Lars-Olof Wahlund, Sweden
Karolinska Institutet Department of Neurobiology, Care Sciences, and SocietyAuthor Of 1 Presentation
FIRST-LEVEL ASSESSMENT OF NEURODEGENERATION USING DEEP-LEARNING BASED BRAIN CT SEGMENTATIONS AND BLOOD-DERIVED MEASURES OF NEUROFILAMENT LIGHT
Abstract
Aims
Brain computed tomography (CT) and blood sampling are two routinely performed examinations in the clinical assessment of neurodegenerative diseases. We aim to evaluate the diagnostic performance of automated CT-based volumetry, derived with a novel deep-learning approach, and plasma-based neurofilament light chain (NfL).
Methods
A first dataset was included from the Gothenburg H70 Cohort of which 734 participants (age= 70.42±2.6 years, 52.6% female) had paired CT and T1-weighted MRI scans. Grey matter (GM), white matter (WM), cerebrospinal fluid (CSF) and intracranial volume (ICV) segmentations were derived from MRI. A U-Net was trained on these to automatically predict the same tissue classes from CT, which were compared with MRI-segmentations for volumetric, spatial and shape similarity.

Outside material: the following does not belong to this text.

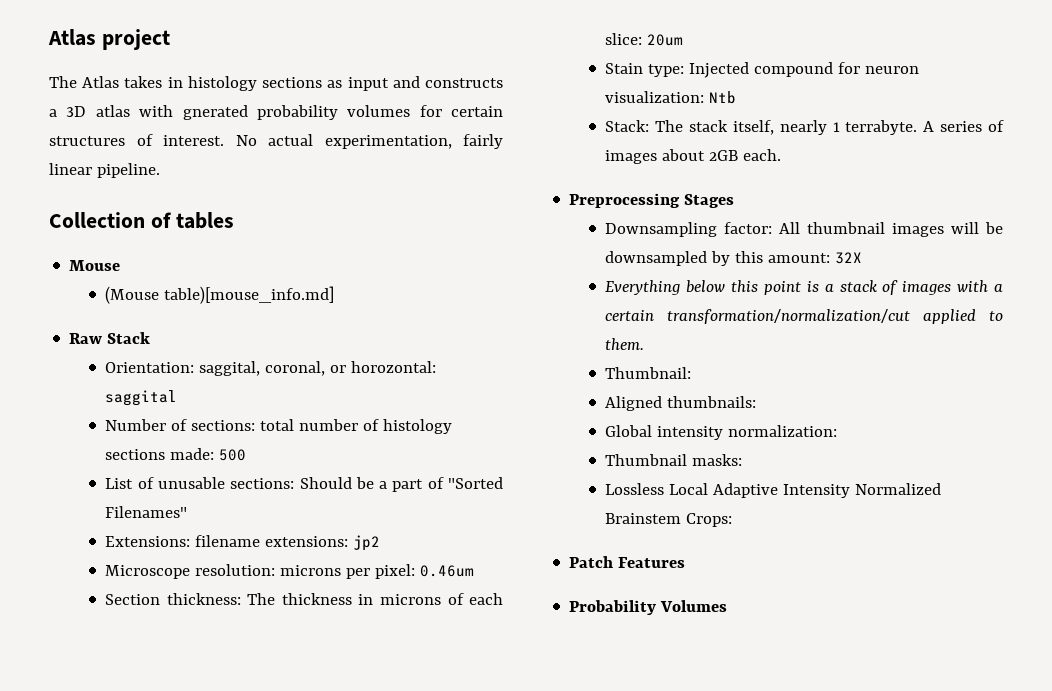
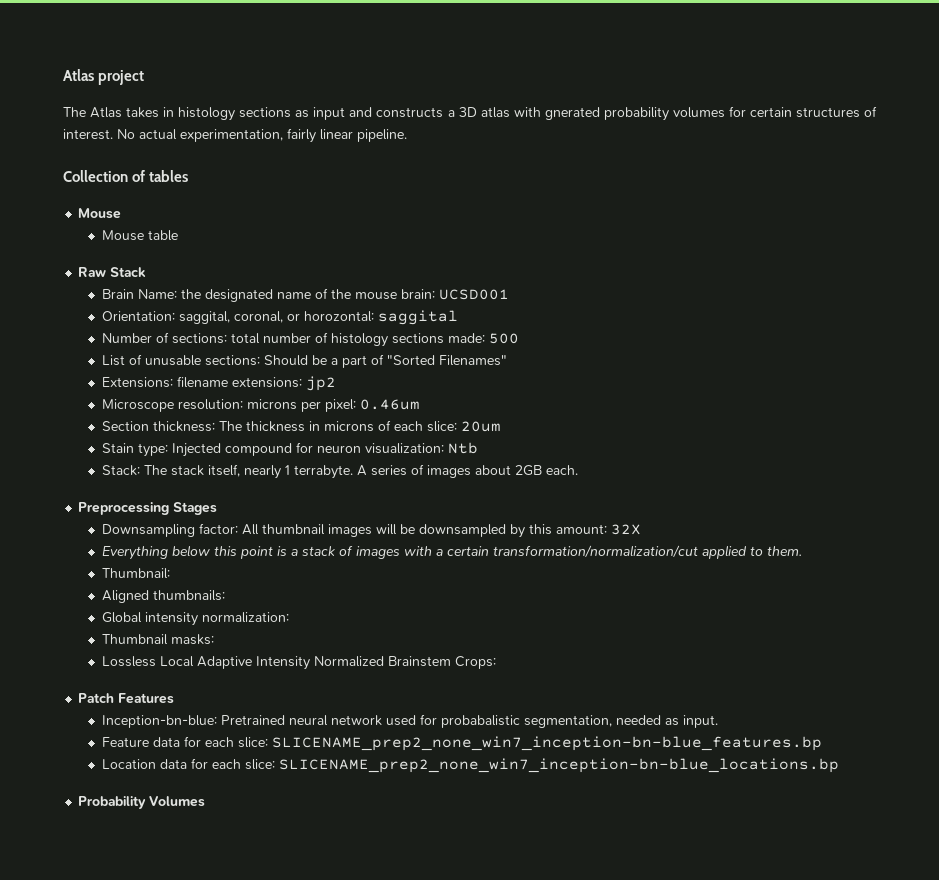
[105,286,335,304] (Mouse table)[mouse_info.md] -> [101,230,178,241] Mouse table
(151, 338) none -> [101,288,509,302] // Brain Name: the designated name of the mouse brain: UCSD001
(686, 562) none -> [101,714,718,728] [101,736,822,751] [101,758,839,773] // Inception-bn-blue: Pretrained neural network used for probabalistic segmentation, needed as input. // Feature data for each slice: SLICENAME_prep2_none_win7_inception-bn-blue_features.bp // Location data for each slice: SLICENAME_prep2_none_win7_inception-bn-blue_locations.bp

Associations between CT-derived GM volumes (controlled for ICV), plasma NfL and mini mental state examination (MMSE) were tested using linear regressions. A second dataset including 300 participants with paired CT and MRI of which 30% had a clinical dementia diagnosis was included from the NUS MACC to validate diagnostic performance of the acquired measures.
Results
In the H70 Cohort, high volumetric correlations and continuous Dice scores were observed between CT- and MRI-derived GM, WM, CSF and ICV. Lower CT-derived GM volumes were significantly correlated with higher plasma NfL (p=0.005) and lower MMSE scores (p= 0.001).
Conclusions
Preliminary results demonstrate clear potential for automated CT-derived volumetry in the assessment of neurodegeneration. Future work will improve the applied methodology, explore associations with visual assessments of GM atrophy, and the concrete diagnostic potential of both CT-volumetry and plasma NfL.